━━━━━ Excerpted data ━━━━━

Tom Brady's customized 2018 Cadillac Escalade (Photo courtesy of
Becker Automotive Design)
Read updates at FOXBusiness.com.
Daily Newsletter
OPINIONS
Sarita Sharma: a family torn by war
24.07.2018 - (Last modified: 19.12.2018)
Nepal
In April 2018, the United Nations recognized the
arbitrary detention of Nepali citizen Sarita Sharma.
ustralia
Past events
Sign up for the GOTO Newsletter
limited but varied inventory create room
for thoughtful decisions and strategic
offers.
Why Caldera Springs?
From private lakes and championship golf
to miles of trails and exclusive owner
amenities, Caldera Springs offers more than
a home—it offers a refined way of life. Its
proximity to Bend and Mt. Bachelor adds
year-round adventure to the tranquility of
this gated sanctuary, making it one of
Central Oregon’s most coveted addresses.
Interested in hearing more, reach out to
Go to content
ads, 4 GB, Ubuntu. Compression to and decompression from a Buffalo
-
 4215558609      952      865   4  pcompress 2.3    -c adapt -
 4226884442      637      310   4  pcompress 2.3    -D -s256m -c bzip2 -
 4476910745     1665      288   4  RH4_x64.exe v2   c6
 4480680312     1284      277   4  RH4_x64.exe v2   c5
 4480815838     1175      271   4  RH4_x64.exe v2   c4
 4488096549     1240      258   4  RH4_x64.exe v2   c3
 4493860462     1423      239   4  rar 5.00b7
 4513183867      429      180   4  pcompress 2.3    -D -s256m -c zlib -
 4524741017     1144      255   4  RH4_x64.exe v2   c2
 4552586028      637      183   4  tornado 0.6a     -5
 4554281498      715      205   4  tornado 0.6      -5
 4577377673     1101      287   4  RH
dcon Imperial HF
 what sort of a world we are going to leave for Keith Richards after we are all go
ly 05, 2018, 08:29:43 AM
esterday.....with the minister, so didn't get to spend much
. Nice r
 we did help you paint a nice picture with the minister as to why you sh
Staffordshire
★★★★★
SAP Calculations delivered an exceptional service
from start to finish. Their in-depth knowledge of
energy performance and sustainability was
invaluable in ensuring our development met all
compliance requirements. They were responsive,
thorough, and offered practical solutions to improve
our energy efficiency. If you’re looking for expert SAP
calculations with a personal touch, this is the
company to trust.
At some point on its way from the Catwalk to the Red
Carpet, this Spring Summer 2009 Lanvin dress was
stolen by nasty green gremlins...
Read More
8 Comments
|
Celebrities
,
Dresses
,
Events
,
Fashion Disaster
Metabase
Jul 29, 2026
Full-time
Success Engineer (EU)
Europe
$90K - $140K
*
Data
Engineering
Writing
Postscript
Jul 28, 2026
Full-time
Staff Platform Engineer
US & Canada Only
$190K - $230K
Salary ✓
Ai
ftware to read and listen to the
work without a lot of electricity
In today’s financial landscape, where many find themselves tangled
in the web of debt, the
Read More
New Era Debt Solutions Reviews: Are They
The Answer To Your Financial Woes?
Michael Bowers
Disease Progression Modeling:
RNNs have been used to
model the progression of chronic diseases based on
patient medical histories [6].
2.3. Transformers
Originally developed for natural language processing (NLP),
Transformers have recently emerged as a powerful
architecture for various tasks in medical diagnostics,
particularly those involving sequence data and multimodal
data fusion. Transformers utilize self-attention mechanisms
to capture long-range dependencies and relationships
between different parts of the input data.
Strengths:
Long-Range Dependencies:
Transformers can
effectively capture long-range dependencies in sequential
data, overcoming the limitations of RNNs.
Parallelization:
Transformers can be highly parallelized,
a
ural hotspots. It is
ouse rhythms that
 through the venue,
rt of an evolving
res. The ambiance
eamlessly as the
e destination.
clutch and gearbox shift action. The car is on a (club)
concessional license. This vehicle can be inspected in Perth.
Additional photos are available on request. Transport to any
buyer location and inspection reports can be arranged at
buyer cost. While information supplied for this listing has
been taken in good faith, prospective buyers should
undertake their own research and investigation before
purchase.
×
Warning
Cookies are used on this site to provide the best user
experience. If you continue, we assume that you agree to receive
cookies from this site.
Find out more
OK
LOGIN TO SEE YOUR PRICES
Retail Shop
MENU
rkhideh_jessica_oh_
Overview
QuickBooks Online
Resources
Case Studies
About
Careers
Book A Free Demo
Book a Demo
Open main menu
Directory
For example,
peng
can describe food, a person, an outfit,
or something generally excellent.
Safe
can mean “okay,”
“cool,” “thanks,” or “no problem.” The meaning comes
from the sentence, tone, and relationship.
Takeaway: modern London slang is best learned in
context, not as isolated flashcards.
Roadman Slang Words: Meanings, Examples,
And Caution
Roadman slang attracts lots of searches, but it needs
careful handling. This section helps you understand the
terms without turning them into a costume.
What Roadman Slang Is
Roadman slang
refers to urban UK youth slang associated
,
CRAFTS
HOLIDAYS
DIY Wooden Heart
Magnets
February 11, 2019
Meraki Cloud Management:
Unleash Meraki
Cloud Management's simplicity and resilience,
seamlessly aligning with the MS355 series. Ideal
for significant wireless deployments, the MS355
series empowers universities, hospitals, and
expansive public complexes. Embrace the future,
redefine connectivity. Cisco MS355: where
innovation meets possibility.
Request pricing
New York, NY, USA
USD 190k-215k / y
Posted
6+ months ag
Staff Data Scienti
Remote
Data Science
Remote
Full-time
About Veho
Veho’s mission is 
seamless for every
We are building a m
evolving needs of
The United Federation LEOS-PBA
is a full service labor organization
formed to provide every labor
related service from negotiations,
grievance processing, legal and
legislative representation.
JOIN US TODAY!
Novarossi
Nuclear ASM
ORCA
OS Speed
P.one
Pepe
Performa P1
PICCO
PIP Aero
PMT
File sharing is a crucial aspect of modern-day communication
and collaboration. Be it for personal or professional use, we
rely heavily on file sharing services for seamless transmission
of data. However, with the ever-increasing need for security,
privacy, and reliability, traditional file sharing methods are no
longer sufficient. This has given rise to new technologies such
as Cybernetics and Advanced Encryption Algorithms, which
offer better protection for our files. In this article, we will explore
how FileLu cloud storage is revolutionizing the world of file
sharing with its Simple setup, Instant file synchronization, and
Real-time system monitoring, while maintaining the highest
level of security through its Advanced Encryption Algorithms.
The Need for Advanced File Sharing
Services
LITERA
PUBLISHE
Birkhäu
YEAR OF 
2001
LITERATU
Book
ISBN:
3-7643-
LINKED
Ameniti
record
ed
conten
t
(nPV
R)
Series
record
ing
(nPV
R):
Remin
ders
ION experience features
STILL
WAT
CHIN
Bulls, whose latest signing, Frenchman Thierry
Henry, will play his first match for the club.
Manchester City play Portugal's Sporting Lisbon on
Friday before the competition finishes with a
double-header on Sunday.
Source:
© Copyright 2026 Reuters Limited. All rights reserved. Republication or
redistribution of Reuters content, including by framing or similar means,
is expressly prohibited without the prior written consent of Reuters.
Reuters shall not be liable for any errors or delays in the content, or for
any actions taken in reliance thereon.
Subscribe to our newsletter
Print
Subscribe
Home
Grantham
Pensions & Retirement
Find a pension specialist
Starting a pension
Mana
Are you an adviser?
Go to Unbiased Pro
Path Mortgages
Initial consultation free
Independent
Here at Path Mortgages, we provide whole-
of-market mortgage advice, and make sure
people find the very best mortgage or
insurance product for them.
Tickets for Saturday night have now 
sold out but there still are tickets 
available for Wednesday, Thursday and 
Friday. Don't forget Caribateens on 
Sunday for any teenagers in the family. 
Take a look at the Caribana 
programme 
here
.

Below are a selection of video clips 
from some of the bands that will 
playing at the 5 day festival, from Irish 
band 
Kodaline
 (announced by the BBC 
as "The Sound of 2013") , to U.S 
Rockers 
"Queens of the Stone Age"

━━━━━

Please tally the lines in the rows above that contain the word "Algorithms". Give only the number.

2